### Source passage
⟨


          Does anyone know how they’ve gotten around the law against mandating Emergency Use Authorization vaccines?

          The vaccine is a weapon in our arsenal against this disease. But it’s not the only one. There is a growing voice in the epidemiology community calling for more focus on treatment. They’re saying that this virus will never be beaten, only slowed from time to time. It will continue to develop other strains, some of which will be resistant to vaccination. Treatment must be considered an essential weapon in our arsenal against Covid.

          China also needs to be held accountable. They were studying gain of function in bat coronaviruses in the Wuhan Institute of Virology. Serious shortcomings in biosafety were pointed out to them. The theory that the virus escaped from the lab is gaining evidence.

          I don’t know if China followed through on its intent, published in internal papers, of weaponizing SARS. I don’t know if they were studying gain of function just to understand how to defeat pandemics, or for something darker.

          It is indisputable that China hid this outbreak, and punished Chinese citizens who warned the world. Were it not for this deception, we might have managed to contain SARS-CoV2 before it went global. Scientists from around the world would have converged to help China contain the virus.

          Instead, it was deliberately allowed to grow and go pandemic. Why? Did China not want to be the only one to suffer from this outbreak? Not want to lose face? Did it wish to weaken American and European economies?

⟩

### Questions
[A] From the Covid commentary, extract everything from "I don’t know if China" down to "contain the virus.".
[B] According to the Covid commentary, what were researchers at the Wuhan Institute of Virology studying?
[C] List every possible motive that the Covid commentary's paragraph beginning "Instead, it was deliberately allowed to grow" suggests for China letting the virus go pandemic.

### Extracted information
⟨

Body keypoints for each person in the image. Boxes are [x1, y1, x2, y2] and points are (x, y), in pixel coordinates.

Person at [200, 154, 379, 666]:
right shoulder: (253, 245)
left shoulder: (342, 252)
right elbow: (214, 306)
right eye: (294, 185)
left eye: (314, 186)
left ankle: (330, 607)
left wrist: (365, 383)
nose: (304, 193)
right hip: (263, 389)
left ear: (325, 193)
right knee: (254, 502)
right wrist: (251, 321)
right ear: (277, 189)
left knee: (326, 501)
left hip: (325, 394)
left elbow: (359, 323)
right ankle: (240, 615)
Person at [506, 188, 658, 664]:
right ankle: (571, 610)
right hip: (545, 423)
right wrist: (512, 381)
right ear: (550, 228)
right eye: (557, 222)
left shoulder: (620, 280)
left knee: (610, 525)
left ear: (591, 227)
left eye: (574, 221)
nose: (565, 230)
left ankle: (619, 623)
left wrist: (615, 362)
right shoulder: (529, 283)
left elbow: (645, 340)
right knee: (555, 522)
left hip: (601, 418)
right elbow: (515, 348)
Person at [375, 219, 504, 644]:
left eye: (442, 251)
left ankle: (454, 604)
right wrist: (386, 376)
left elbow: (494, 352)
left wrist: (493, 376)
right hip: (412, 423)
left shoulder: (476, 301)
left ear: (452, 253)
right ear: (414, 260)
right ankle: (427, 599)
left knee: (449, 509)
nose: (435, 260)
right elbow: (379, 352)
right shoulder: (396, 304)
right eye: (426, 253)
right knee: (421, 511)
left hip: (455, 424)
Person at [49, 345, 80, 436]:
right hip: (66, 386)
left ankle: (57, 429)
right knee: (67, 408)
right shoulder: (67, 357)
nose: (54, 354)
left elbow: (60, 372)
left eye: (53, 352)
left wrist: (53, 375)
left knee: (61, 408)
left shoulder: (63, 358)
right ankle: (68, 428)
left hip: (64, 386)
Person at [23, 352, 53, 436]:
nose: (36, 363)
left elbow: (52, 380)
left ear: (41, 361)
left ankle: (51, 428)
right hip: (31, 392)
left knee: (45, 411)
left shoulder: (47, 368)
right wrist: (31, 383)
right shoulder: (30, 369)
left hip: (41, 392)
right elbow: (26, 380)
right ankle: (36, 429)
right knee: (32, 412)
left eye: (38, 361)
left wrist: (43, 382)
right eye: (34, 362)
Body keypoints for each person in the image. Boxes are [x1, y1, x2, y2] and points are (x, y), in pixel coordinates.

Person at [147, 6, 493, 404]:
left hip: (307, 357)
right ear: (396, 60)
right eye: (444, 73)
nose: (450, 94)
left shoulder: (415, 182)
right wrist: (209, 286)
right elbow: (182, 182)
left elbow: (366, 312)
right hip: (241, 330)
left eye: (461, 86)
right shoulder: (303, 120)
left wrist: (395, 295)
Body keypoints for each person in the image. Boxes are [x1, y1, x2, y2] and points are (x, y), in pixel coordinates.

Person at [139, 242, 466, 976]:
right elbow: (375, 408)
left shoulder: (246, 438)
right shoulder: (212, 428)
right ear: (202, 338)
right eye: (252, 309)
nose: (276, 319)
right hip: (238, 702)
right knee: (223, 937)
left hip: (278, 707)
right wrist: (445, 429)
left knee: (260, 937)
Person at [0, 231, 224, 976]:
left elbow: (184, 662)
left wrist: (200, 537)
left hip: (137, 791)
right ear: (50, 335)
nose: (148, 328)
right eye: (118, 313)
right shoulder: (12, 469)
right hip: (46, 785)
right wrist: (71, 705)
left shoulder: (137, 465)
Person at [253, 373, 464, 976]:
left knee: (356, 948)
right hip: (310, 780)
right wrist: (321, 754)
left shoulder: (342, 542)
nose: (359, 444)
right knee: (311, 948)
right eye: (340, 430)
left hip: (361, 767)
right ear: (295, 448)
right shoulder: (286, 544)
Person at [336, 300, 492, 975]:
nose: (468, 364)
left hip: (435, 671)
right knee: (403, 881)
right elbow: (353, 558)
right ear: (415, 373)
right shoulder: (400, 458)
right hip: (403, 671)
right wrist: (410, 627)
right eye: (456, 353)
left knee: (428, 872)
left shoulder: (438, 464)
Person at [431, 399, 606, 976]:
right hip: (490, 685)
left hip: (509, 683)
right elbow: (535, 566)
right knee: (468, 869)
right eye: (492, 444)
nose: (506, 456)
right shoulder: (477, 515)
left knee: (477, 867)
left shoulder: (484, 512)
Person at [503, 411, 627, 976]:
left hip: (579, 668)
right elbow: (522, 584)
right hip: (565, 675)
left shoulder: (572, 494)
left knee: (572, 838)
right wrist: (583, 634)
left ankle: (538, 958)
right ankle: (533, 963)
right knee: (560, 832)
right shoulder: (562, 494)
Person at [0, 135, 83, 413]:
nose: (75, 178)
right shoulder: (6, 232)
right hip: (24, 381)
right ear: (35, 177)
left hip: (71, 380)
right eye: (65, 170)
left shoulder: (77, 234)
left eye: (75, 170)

⟩

### Your responses
[A]
I don’t know if China followed through on its intent, published in internal papers, of weaponizing SARS. I don’t know if they were studying gain of function just to understand how to defeat pandemics, or for something darker.

          It is indisputable that China hid this outbreak, and punished Chinese citizens who warned the world. Were it not for this deception, we might have managed to contain SARS-CoV2 before it went global. Scientists from around the world would have converged to help China contain the virus.

[B] They were studying gain of function in bat coronaviruses.

[C]
- Not wanting to be the only one to suffer from this outbreak
- Not wanting to lose face
- Wishing to weaken American and European economies